[Collected data entries]
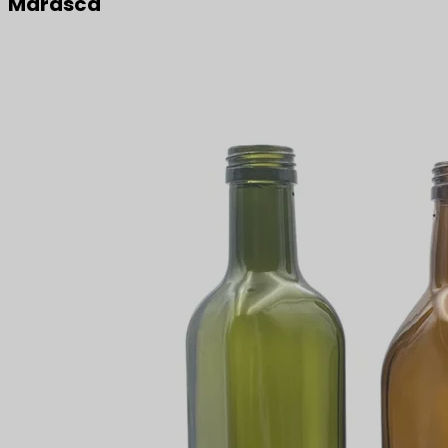
Marasca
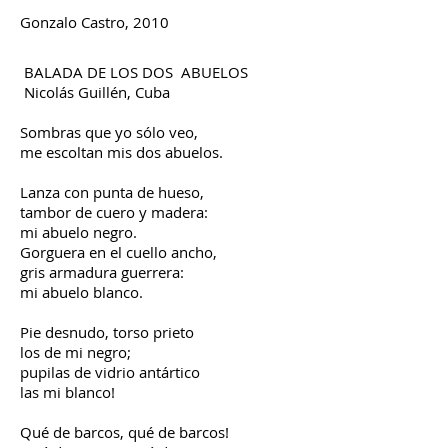
Gonzalo Castro, 2010
BALADA DE LOS DOS ABUELOS
Nicolás Guillén, Cuba
Sombras que yo sólo veo,
me escoltan mis dos abuelos.
Lanza con punta de hueso,
tambor de cuero y madera:
mi abuelo negro.
Gorguera en el cuello ancho,
gris armadura guerrera:
mi abuelo blanco.
Pie desnudo, torso prieto
los de mi negro;
pupilas de vidrio antártico
las mi blanco!
Qué de barcos, qué de barcos!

• [What to work on]: The expected response consists solely of the lines from the one with "tambor de cuero" through the end of the records, repeated exactly.

• [Solution to this problem]:
tambor de cuero y madera:
mi abuelo negro.
Gorguera en el cuello ancho,
gris armadura guerrera:
mi abuelo blanco.
Pie desnudo, torso prieto
los de mi negro;
pupilas de vidrio antártico
las mi blanco!
Qué de barcos, qué de barcos!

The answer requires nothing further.